Sunday, April 22, 2007

Gizmo, Whizbang and Me: Week 1

I've learned a lot this week in my studies, and I'm going to try to relate it on a personal level without it sounding like a commercial. I have called my new gizmo the "Bliss-O-Matic" and there is no point in recommending it until such a purpose is realized. Yet this is a journey of self discovery and it seems fitting that I chart my progress.

During the past eight days, I've not been able to play the game as much as I would have liked, and I've been slowly trying to adjust my schedule so that I could have more time at it. I've been hooked up to the game controller for a total of two hours, and frankly it's kinda like using a HAM Radio to contact someone speaking another language.

I have never been good at things like Transcendental Meditation, because whenever I'd try to quiet my mind through the use of the mantra, it would be flooded with the most obscure thoughts. Just when I thought I was making progress at finding that inner stillness, I'd hear that small voice:

"Did you lock the door?" "Remember that day with your cousin when you were a kid?"

Fuggeddedaboutit.

Geez, no wonder folks have to sit in caves for years just to try to turn the mind off long enough for the heart to provide any kind of insight.
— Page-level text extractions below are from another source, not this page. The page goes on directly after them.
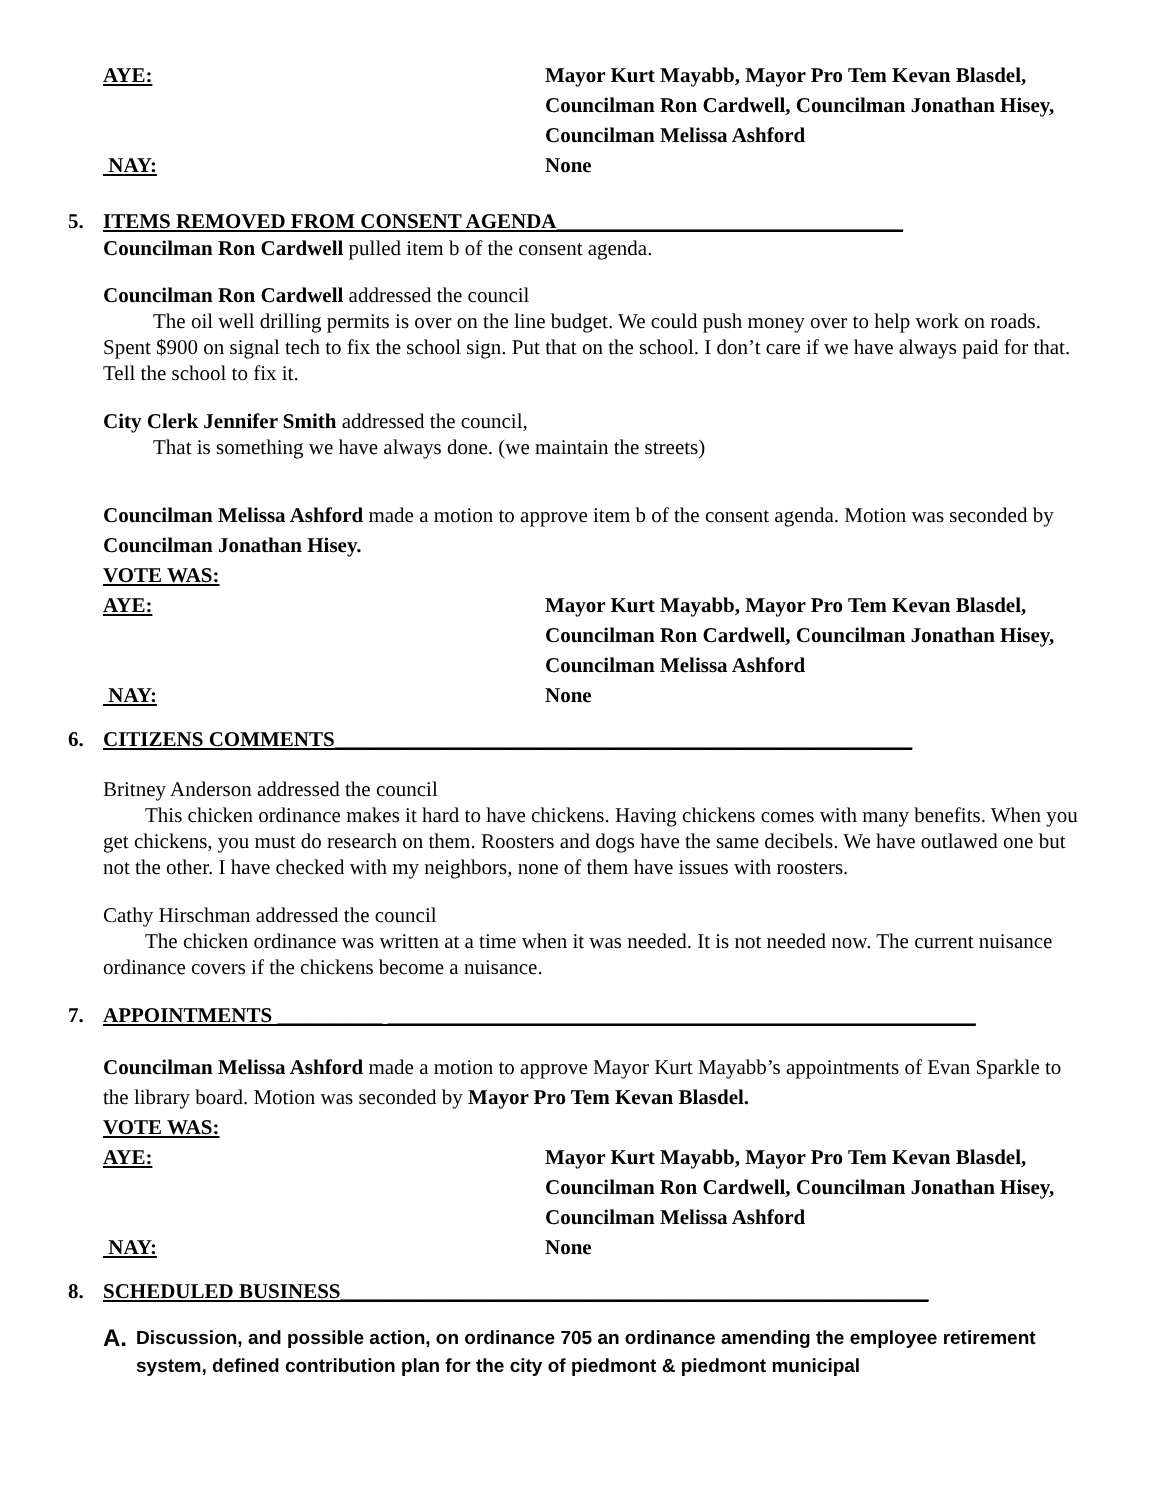AYE: Mayor Kurt Mayabb, Mayor Pro Tem Kevan Blasdel, Councilman Ron Cardwell, Councilman Jonathan Hisey, Councilman Melissa Ashford
NAY: None
5. ITEMS REMOVED FROM CONSENT AGENDA_________________________________
Councilman Ron Cardwell pulled item b of the consent agenda.
Councilman Ron Cardwell addressed the council
The oil well drilling permits is over on the line budget. We could push money over to help work on roads. Spent $900 on signal tech to fix the school sign. Put that on the school. I don’t care if we have always paid for that. Tell the school to fix it.
City Clerk Jennifer Smith addressed the council,
That is something we have always done. (we maintain the streets)
Councilman Melissa Ashford made a motion to approve item b of the consent agenda. Motion was seconded by Councilman Jonathan Hisey.
VOTE WAS:
AYE: Mayor Kurt Mayabb, Mayor Pro Tem Kevan Blasdel, Councilman Ron Cardwell, Councilman Jonathan Hisey, Councilman Melissa Ashford
NAY: None
6. CITIZENS COMMENTS_______________________________________________________
Britney Anderson addressed the council
This chicken ordinance makes it hard to have chickens. Having chickens comes with many benefits. When you get chickens, you must do research on them. Roosters and dogs have the same decibels. We have outlawed one but not the other. I have checked with my neighbors, none of them have issues with roosters.
Cathy Hirschman addressed the council
The chicken ordinance was written at a time when it was needed. It is not needed now. The current nuisance ordinance covers if the chickens become a nuisance.
7. APPOINTMENTS __________ ________________________________________________________
Councilman Melissa Ashford made a motion to approve Mayor Kurt Mayabb’s appointments of Evan Sparkle to the library board. Motion was seconded by Mayor Pro Tem Kevan Blasdel.
VOTE WAS:
AYE: Mayor Kurt Mayabb, Mayor Pro Tem Kevan Blasdel, Councilman Ron Cardwell, Councilman Jonathan Hisey, Councilman Melissa Ashford
NAY: None
8. SCHEDULED BUSINESS________________________________________________________
A.
Discussion, and possible action, on ordinance 705 an ordinance amending the employee retirement system, defined contribution plan for the city of piedmont & piedmont municipal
So the first thing I learned about playing the game was that watching and concentrating on the butterfly on the screen tended to be the mind distraction that I needed. I've learned to simply follow the butterfly as it moves. In this way I can let my heart guide my meditation as if it were my own private Guru, and in just a short time I was beginning to feel the subtle changes that begin when I 'follow my heart,' so to speak.

This week, I've been concentrating on what the inventor calls "Harmonic Inclusiveness." I've learned to follow the peaks on the graph and how to increase the peaks when they occur. It is said that as you increase the height of the peaks, you are opening yourself up, so that the same harmonic frequencies can enter from outside of yourself, creating a kind of vortex of concentric waves folding in on each other.
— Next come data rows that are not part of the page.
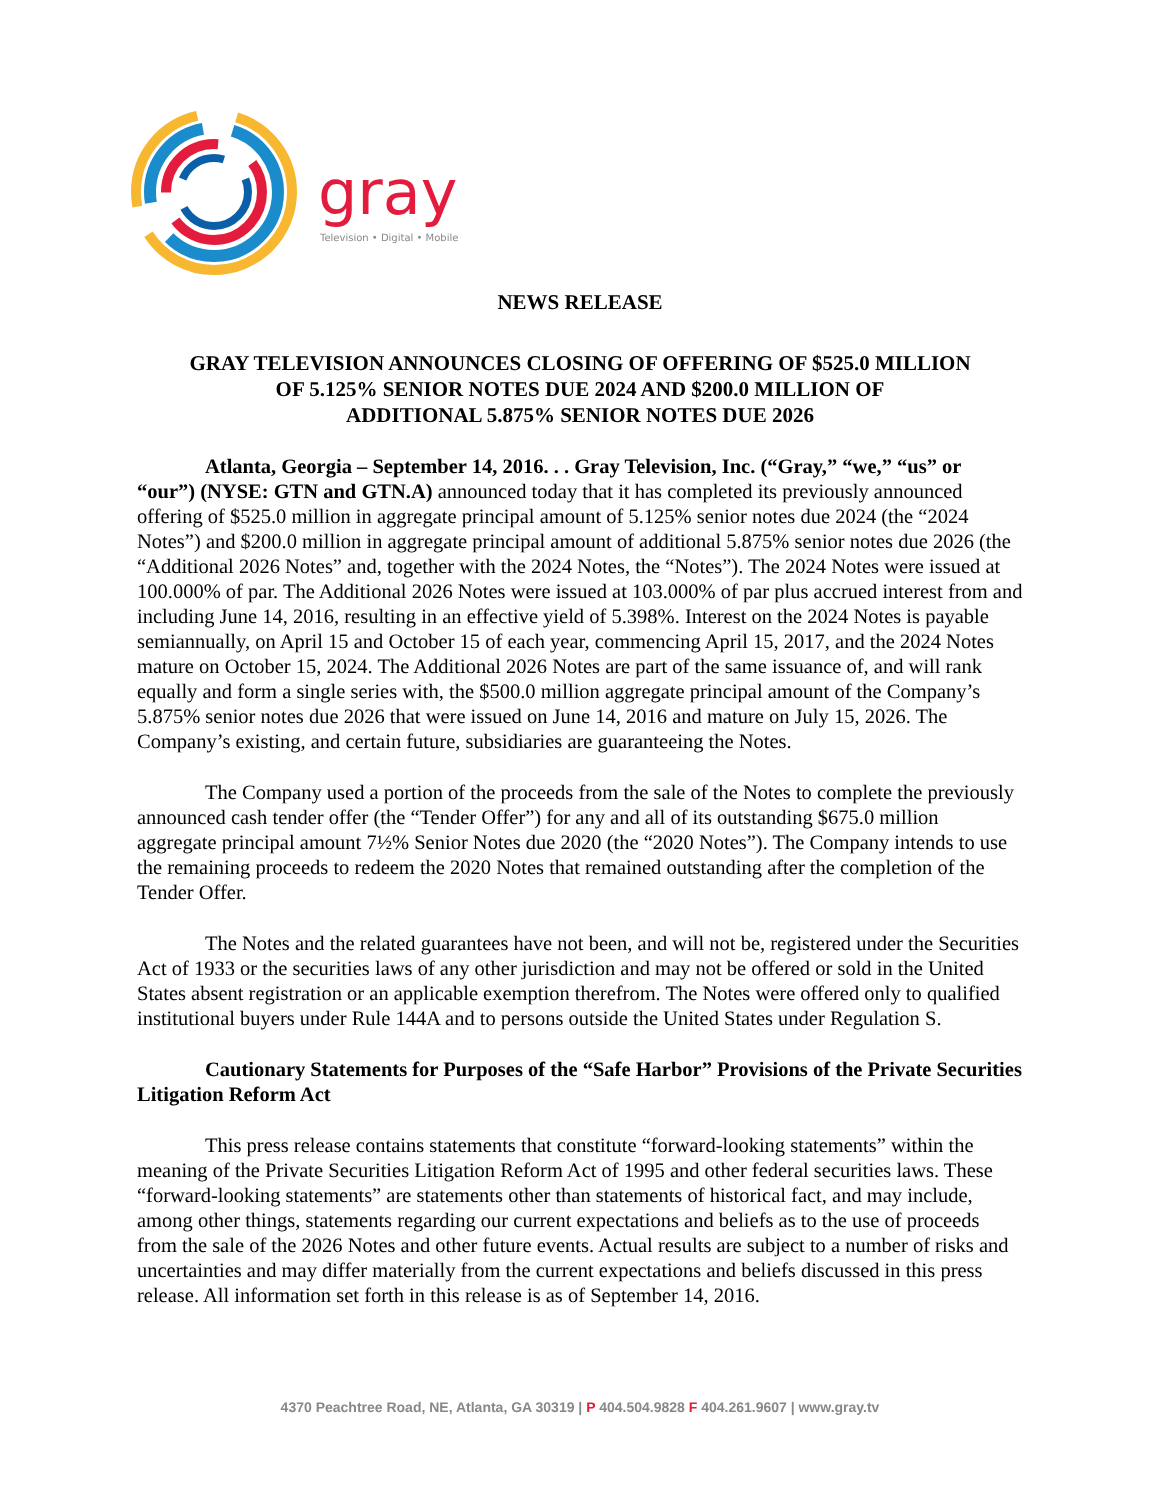gray
Television • Digital • Mobile
NEWS RELEASE
GRAY TELEVISION ANNOUNCES CLOSING OF OFFERING OF $525.0 MILLION
OF 5.125% SENIOR NOTES DUE 2024 AND $200.0 MILLION OF
ADDITIONAL 5.875% SENIOR NOTES DUE 2026
Atlanta, Georgia – September 14, 2016. . . Gray Television, Inc. (“Gray,” “we,” “us” or “our”) (NYSE: GTN and GTN.A) announced today that it has completed its previously announced offering of $525.0 million in aggregate principal amount of 5.125% senior notes due 2024 (the “2024 Notes”) and $200.0 million in aggregate principal amount of additional 5.875% senior notes due 2026 (the “Additional 2026 Notes” and, together with the 2024 Notes, the “Notes”). The 2024 Notes were issued at 100.000% of par. The Additional 2026 Notes were issued at 103.000% of par plus accrued interest from and including June 14, 2016, resulting in an effective yield of 5.398%. Interest on the 2024 Notes is payable semiannually, on April 15 and October 15 of each year, commencing April 15, 2017, and the 2024 Notes mature on October 15, 2024. The Additional 2026 Notes are part of the same issuance of, and will rank equally and form a single series with, the $500.0 million aggregate principal amount of the Company’s 5.875% senior notes due 2026 that were issued on June 14, 2016 and mature on July 15, 2026. The Company’s existing, and certain future, subsidiaries are guaranteeing the Notes.
The Company used a portion of the proceeds from the sale of the Notes to complete the previously announced cash tender offer (the “Tender Offer”) for any and all of its outstanding $675.0 million aggregate principal amount 7½% Senior Notes due 2020 (the “2020 Notes”). The Company intends to use the remaining proceeds to redeem the 2020 Notes that remained outstanding after the completion of the Tender Offer.
The Notes and the related guarantees have not been, and will not be, registered under the Securities Act of 1933 or the securities laws of any other jurisdiction and may not be offered or sold in the United States absent registration or an applicable exemption therefrom. The Notes were offered only to qualified institutional buyers under Rule 144A and to persons outside the United States under Regulation S.
Cautionary Statements for Purposes of the “Safe Harbor” Provisions of the Private Securities Litigation Reform Act
This press release contains statements that constitute “forward-looking statements” within the meaning of the Private Securities Litigation Reform Act of 1995 and other federal securities laws. These “forward-looking statements” are statements other than statements of historical fact, and may include, among other things, statements regarding our current expectations and beliefs as to the use of proceeds from the sale of the 2026 Notes and other future events. Actual results are subject to a number of risks and uncertainties and may differ materially from the current expectations and beliefs discussed in this press release. All information set forth in this release is as of September 14, 2016.
4370 Peachtree Road, NE, Atlanta, GA 30319 | P 404.504.9828 F 404.261.9607 | www.gray.tv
Yet probably the most profound thing that happened this week, was that as I was out doing my normal routines, I was slowly becoming aware of the peaks that I see on the screen, even when I'm not playing the game, and I can also feel myself trying to increase them.

This is what the inventor calls "Recursion" or "Self Referencing," and it will be the focus of my studies in the coming week.

One more thing: I typed this post while hooked up to the game and in spite of the movement of my hands, the program continued to display a 'clean' reading. I'm impressed.


1 comment:

Anonymous said...

I saw your comment about Dave Broder's article in the Washington Post, and I wanted to say that your right---as a street musician you have a sharper political sense than the "Dean" of Washington reporting.